This hit the lamp. Stern grabbed the shade and steadied it. Beatrice stooped and snatched up the thing from where it lay beside the table.

Only one glance Stern gave at it, as she held it up. A long reed stem he saw wrapped at its base with cotton fibers--a fish-bone point, firm-lashed--and on that point a dull red stain, a blotch of something dry and shiny.

“Blow-gun darts!” cried he. “Poisoned! They've seen the light--got our range! They're up there in the tree-tops--shooting at us!”

With one puff, the light was gone. By the wrist he seized Beatrice. He dragged her toward the front wall, off to one side, out of range.

“The flasks of Pulverite! Suppose a dart should hit one?” exclaimed the girl.

“That's so!

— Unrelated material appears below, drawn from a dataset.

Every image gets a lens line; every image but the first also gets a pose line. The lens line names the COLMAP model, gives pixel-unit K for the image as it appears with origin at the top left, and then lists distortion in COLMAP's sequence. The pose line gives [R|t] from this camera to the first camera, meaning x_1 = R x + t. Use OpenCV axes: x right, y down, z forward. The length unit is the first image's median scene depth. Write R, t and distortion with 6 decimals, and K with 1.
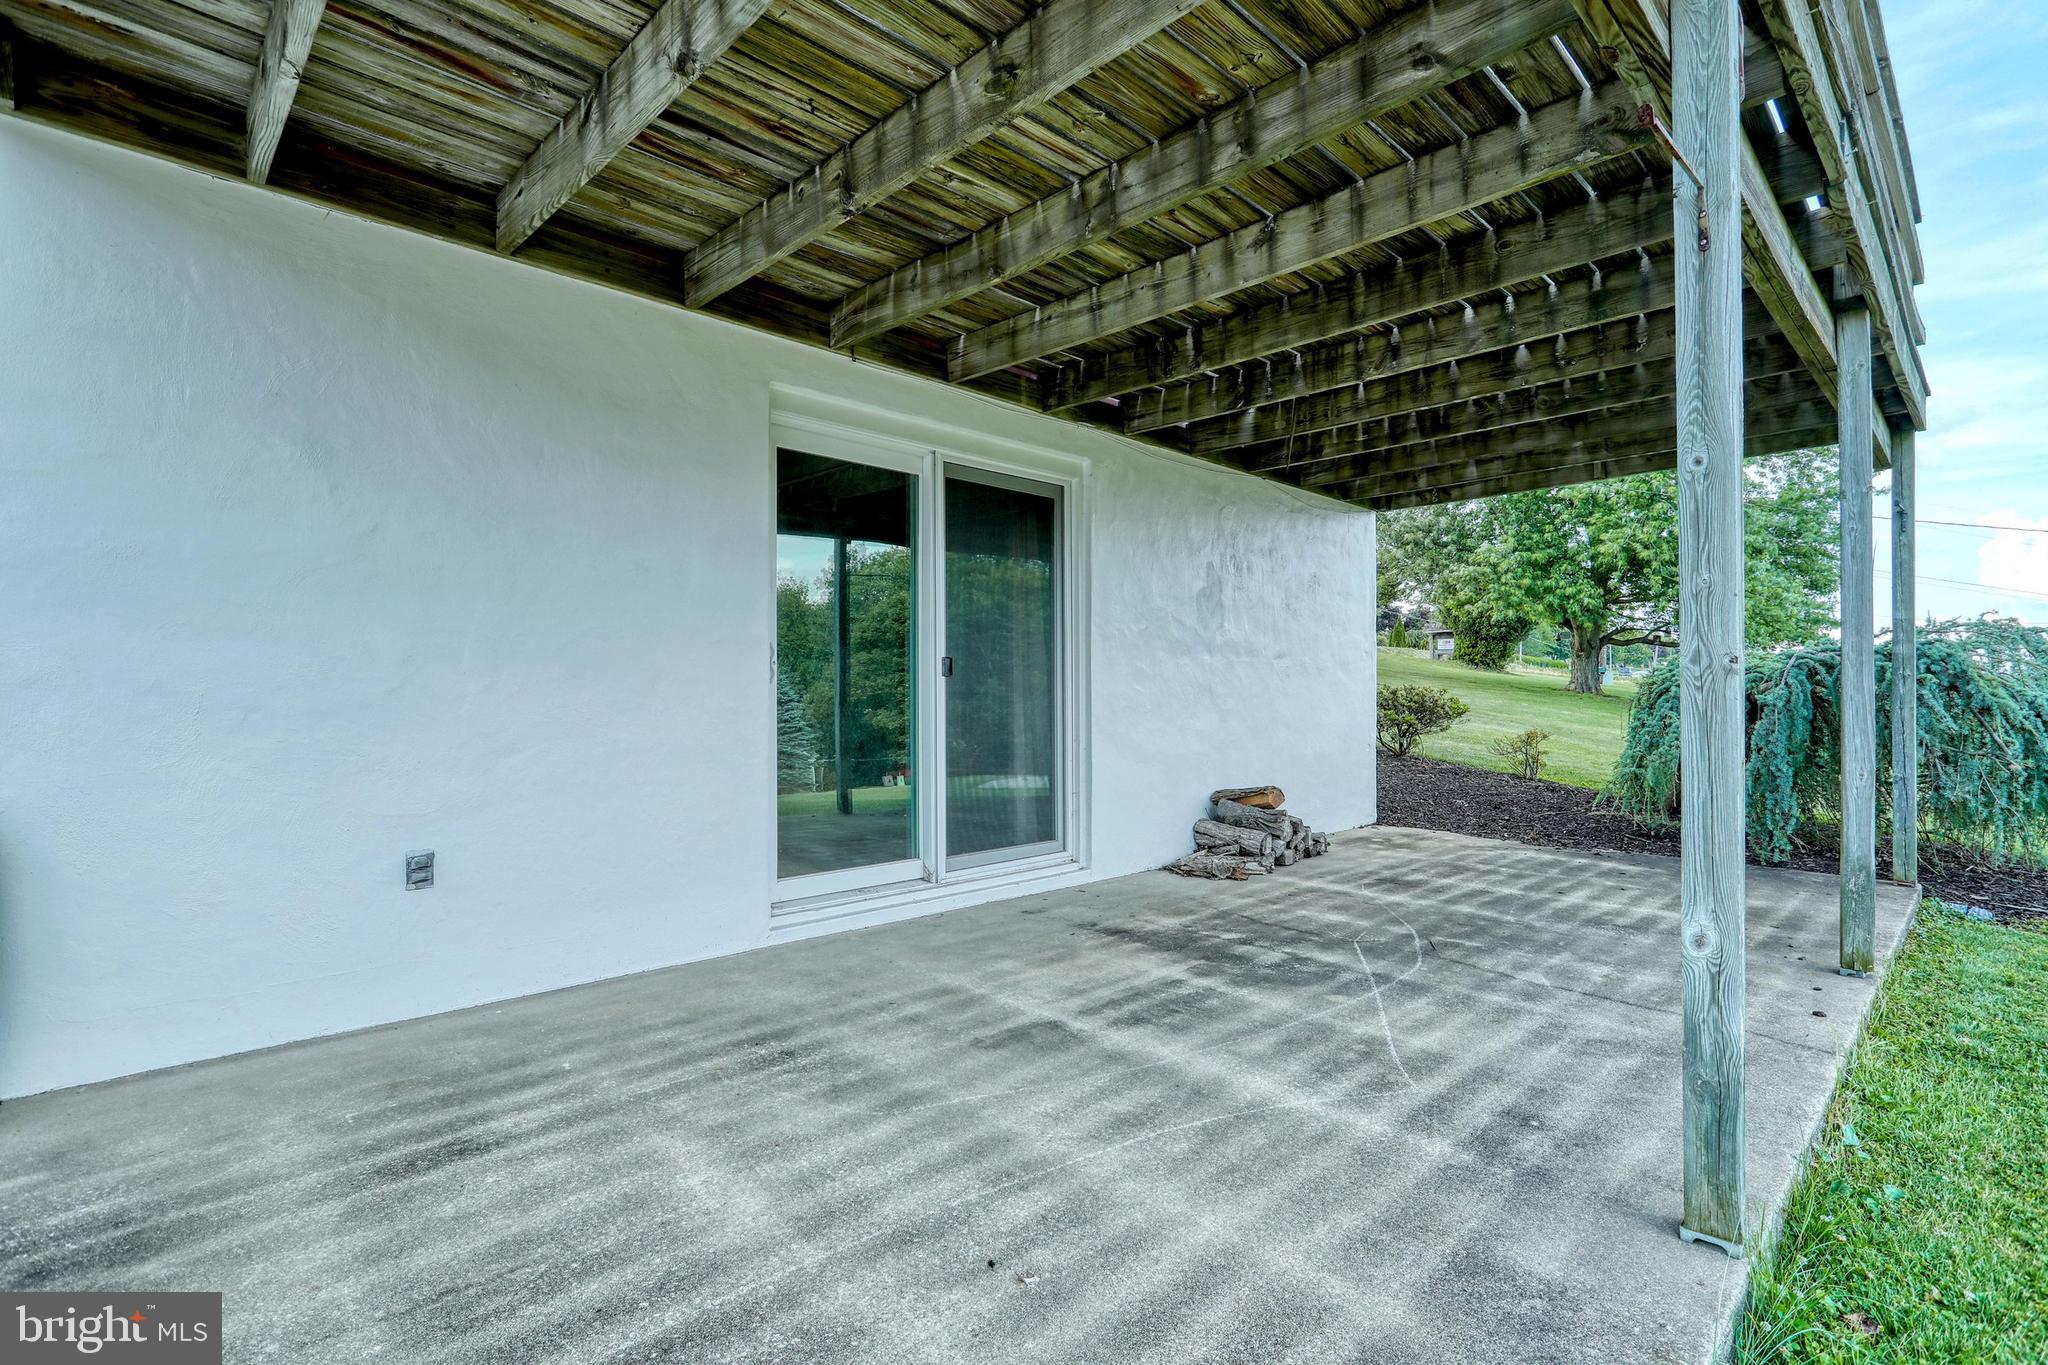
lens RADIAL K [[977.2, 0, 1028.7], [0, 977.2, 683.2], [0, 0, 1]] dist [-0.001969, 0.001733]
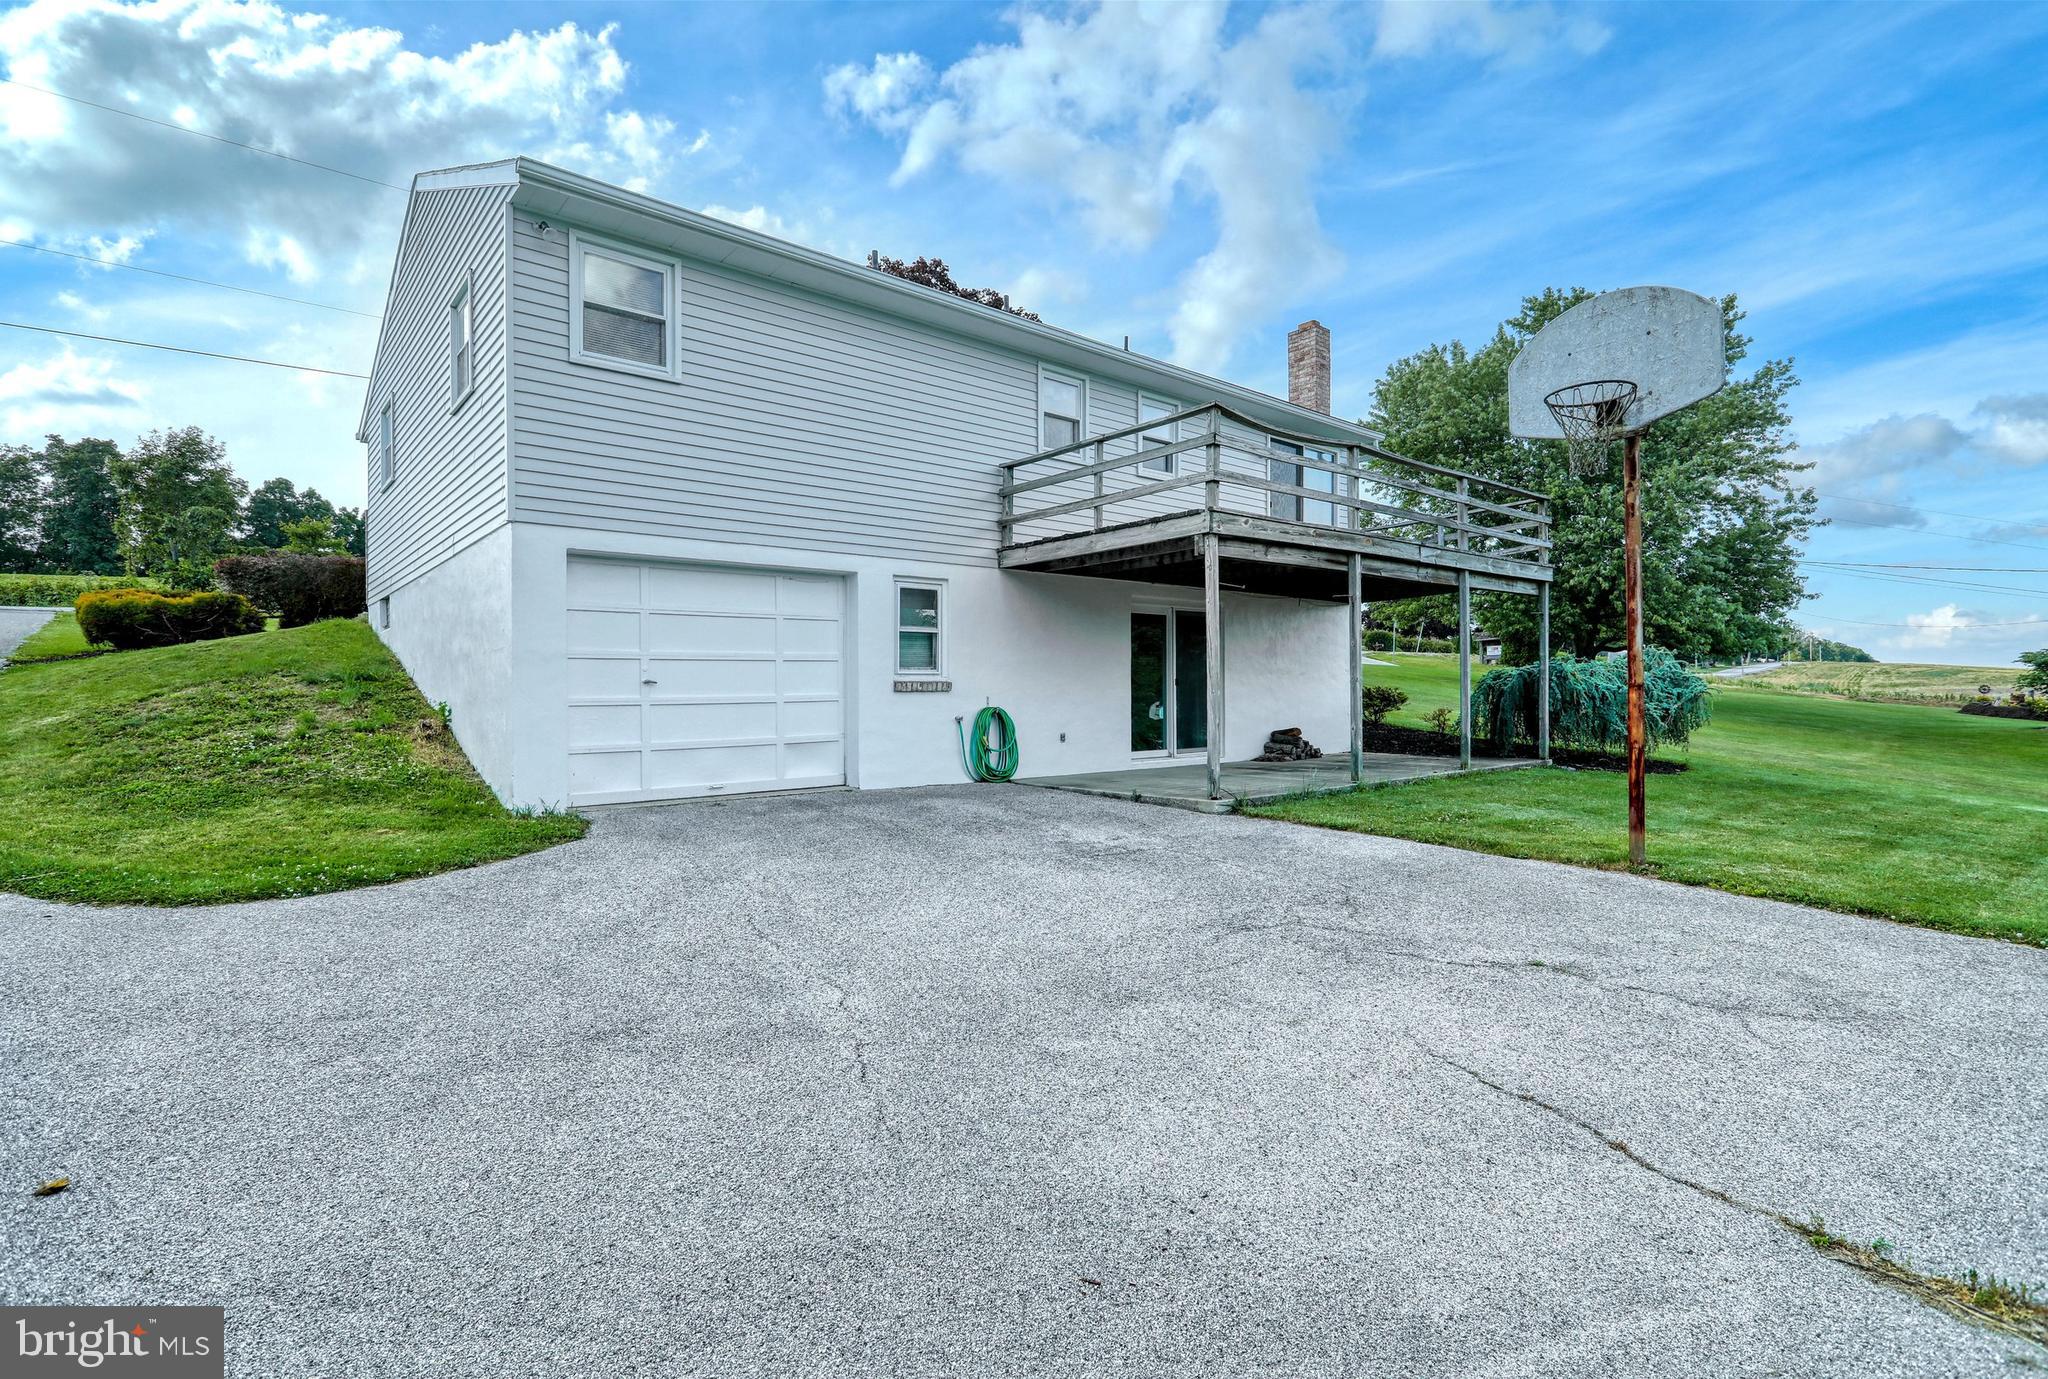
lens RADIAL K [[977.2, 0, 1030.0], [0, 977.2, 690.6], [0, 0, 1]] dist [-0.001969, 0.001733]
pose [[0.995706, -0.006601, -0.092335, -0.193730], [0.007179, 0.999957, 0.005928, -0.009122], [0.092292, -0.006565, 0.995710, -1.524795]]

Wait here--I'll get them!”

But she was there beside him as, in the thick dark, he cautiously felt for the deadly things and found them with a hand that dared not tremble. And though here, there, the little venom-stings whis-s-shed over them and past them, to shatter on the rear wall, she helped him bear the vials, all nine of them, to a place of safety in the left-hand front corner where by no possibility could they be struck.

Together then, quietly as wraiths, they stole into the next room; and there, from a window not as yet attacked, they spied out at the dark tree-tops that lay in dense masses almost brushing the walls.

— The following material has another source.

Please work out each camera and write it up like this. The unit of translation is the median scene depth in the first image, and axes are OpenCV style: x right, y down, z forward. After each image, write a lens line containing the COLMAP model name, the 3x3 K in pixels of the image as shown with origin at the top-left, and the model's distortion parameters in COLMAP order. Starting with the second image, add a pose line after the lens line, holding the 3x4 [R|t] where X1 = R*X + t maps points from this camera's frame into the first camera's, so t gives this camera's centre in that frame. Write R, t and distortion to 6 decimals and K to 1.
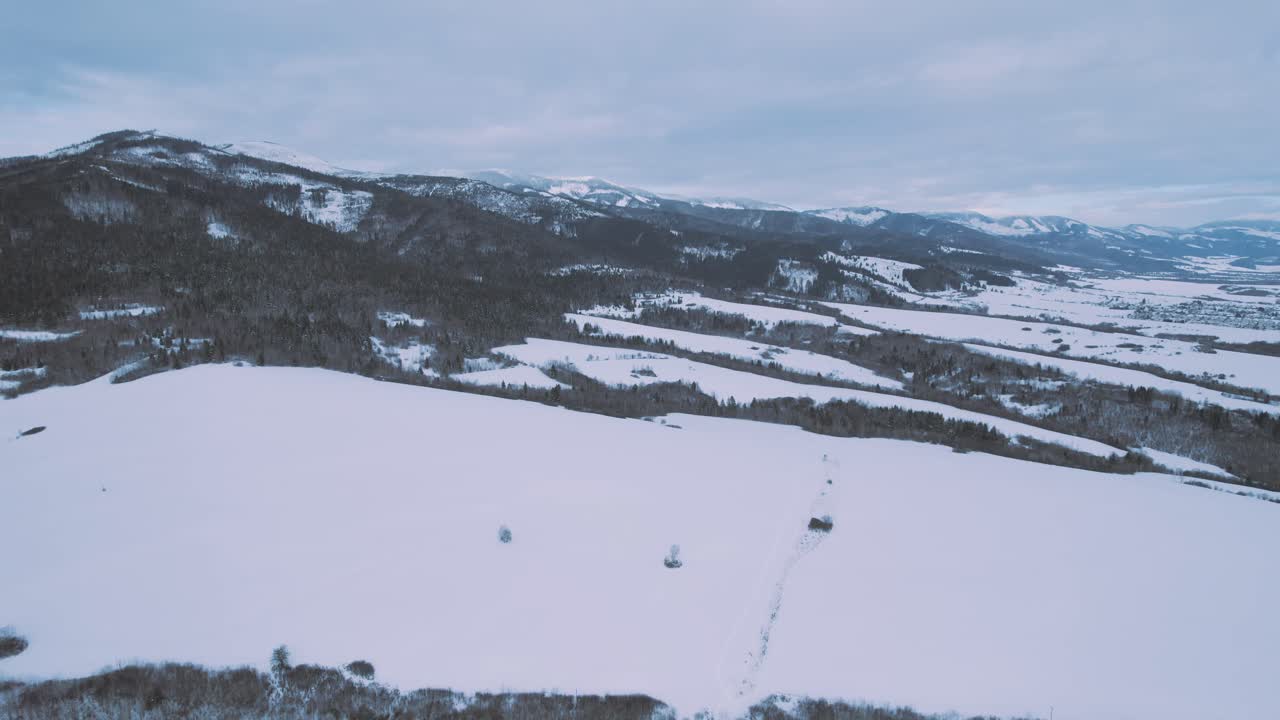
lens RADIAL K [[811.7, 0, 646.9], [0, 811.7, 356.1], [0, 0, 1]] dist [-0.068134, 0.067417]
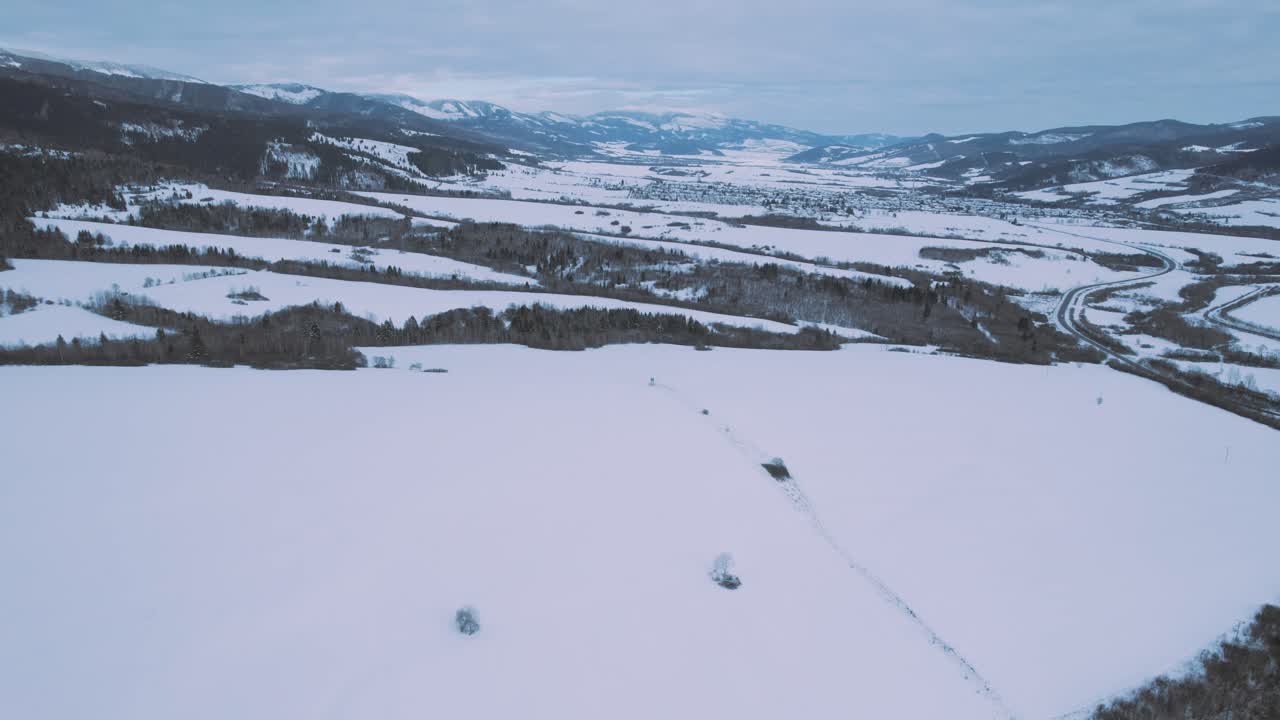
lens RADIAL K [[811.7, 0, 646.9], [0, 811.7, 356.1], [0, 0, 1]] dist [-0.068134, 0.067417]
pose [[0.780151, -0.146199, 0.608269, -0.103094], [0.059997, 0.985313, 0.159872, -0.012322], [-0.622708, -0.088231, 0.777464, 0.127829]]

“See? See there?” whispered Stern in the girl's ear. He pointed where, not ten yards away and below, a blacker shadow seemed to move along a hemlock branch. Forgotten now, his wounds. Forgotten his loss of blood, his fever and his weakness. The sight of that creeping stealthy attack nerved him with new vigor. And, even as the girl looked, Stern drew his revolver.

Speaking no further word, he laid the ugly barrel firm across the sill.